A battle inside a huge Foxconn factory
started when floor managers bullied some workers roughly and their regional
countrymen responded by overwhelming the managers. “…One of China’s worst incidents of labour
unrest in years” reported the Financial Times this week.
…the plant which employs 80,000 people proved far too big to bring under
control….’every inch of ground was covered with people, a black mass of bodies….when
the police arrived…they could just stand there and watch.’
You can read about and see photos
and video footage of the rioting by going to the blog MIC Gadget at http://micgadget.com/29723/the-undercover-report-on-how-the-new-iphone-5-is-made-inside-foxconn-factory/
If you follow
the “Commentary” section near the end of the blog you can read Chinese worker’s
mixed views of their own ironic and completely authoritarian factory system.
“…critics,
you must consider the fact that "sweatshop" factory wages are
enticingly high for a significant population of people in many countries. We
are talking: "Mom, I'll work the farm while you wait in line at Foxconn so
we don't have to sell daughter #2 for food money." How about we direct our
outrage at the global human condition that allows such work conditions to be an
improvement?
Growing inequality is implicit in
the comparative magnitude of these events and was given further documentation
when violent resistance to new austerity measures broke out again this week in Greece
and Spain.
The Taiyuan riot reveals a picture
of vivid disproportion. In the Silicon Valley, where Apple and many other computer
giants are located, the San Jose Mercury
News had celebrated 1,900 new jobs added in August; while in China hundreds of thousands of workers
were building the new cell phones invented in Cupertino. In the area around that Apple epicenter unemployment today stands
at 77,500. Meanwhile, In Zhengzhou 100,000 new workers were being added to an already
existing factory of 150,000 workers—all busy assembling the new Apple phone and
products like those coming from Samsung and Verizon. The starting monthly income at the Taiyuan Foxconn
plant assembling Apple products is $283.
This is a theater of the morally absurd.
It is also a drama in which American
workers earn less. The diverse publics gobbling up the new iPhone that make
Apple richer by the minute seem immune to the implications of this global
upheaval revolving around a continued decline in worker economics. With Apple’s
net worth reportedly approaching $1 Trillion, new U. S. Census data just
released shows the widening inequality gap in Silicon Valley. Family median income has fallen 22 percent
since 2000 and 3.2 percent in 2011. Home ownership rates are down to 46.7
percent in the richest valley in America.
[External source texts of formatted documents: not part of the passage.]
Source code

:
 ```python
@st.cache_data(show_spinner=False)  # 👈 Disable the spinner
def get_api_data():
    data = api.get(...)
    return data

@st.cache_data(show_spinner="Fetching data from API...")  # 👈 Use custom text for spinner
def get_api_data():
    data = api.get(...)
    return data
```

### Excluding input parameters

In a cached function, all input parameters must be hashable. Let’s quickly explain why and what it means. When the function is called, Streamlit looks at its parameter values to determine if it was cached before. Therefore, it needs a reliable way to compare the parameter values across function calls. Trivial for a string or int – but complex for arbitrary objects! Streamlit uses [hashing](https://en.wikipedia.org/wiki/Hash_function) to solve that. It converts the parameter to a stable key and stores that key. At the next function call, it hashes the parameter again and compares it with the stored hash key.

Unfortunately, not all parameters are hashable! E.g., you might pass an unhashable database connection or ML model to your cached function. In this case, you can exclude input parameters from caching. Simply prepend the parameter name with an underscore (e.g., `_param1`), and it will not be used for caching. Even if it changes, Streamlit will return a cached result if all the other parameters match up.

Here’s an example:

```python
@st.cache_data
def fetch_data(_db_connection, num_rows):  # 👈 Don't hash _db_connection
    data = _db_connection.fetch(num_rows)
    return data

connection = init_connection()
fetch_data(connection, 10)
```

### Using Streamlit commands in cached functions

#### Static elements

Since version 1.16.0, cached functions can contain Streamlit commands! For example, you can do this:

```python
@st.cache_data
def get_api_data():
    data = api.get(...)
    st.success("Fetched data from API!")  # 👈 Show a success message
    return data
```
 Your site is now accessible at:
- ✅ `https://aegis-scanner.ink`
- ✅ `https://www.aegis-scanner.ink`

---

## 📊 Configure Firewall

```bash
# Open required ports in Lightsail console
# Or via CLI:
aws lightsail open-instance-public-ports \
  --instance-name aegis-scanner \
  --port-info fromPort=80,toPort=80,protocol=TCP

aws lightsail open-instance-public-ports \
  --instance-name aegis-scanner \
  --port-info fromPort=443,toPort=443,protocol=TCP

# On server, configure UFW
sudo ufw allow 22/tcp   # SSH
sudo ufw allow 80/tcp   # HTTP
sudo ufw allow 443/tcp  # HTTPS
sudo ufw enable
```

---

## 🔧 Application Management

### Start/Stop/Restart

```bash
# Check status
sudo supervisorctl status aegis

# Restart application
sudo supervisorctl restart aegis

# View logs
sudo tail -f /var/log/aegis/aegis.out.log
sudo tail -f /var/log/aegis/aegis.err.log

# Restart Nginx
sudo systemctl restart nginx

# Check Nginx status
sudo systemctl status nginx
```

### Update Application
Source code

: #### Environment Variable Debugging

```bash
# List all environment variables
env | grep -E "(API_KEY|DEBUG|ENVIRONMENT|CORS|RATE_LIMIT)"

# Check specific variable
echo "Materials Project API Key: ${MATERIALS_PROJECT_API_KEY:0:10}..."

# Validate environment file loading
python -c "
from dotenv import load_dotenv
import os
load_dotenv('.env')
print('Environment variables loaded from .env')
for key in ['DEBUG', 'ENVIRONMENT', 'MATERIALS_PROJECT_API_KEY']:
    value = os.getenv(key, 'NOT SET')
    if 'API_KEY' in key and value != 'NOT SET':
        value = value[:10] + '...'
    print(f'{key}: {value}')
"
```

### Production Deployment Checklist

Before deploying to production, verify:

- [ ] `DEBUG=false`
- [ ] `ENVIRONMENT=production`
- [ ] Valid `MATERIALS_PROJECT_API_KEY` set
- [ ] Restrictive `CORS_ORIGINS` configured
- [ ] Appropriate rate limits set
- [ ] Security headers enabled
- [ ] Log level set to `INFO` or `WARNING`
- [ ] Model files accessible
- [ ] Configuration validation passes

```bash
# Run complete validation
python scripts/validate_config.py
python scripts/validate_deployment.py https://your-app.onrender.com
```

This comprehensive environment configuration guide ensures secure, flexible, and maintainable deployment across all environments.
As authoritative market regimes generated
by the likes of Apple lead to rising global inequality, the photos below show
a striking resemblance between the conditions of worker’s lives in Taiyuan and
the growing prison populations in the United State. As U. S. unemployment becomes permanent for millions of people (compare nearly 2 million unemployed in California with a total of only 12,000 jobs created last month) one can sense that a growing danger: that a global worker underclass will live sometimes in prisons born of their desperation, and sometimes dormitories built in hell.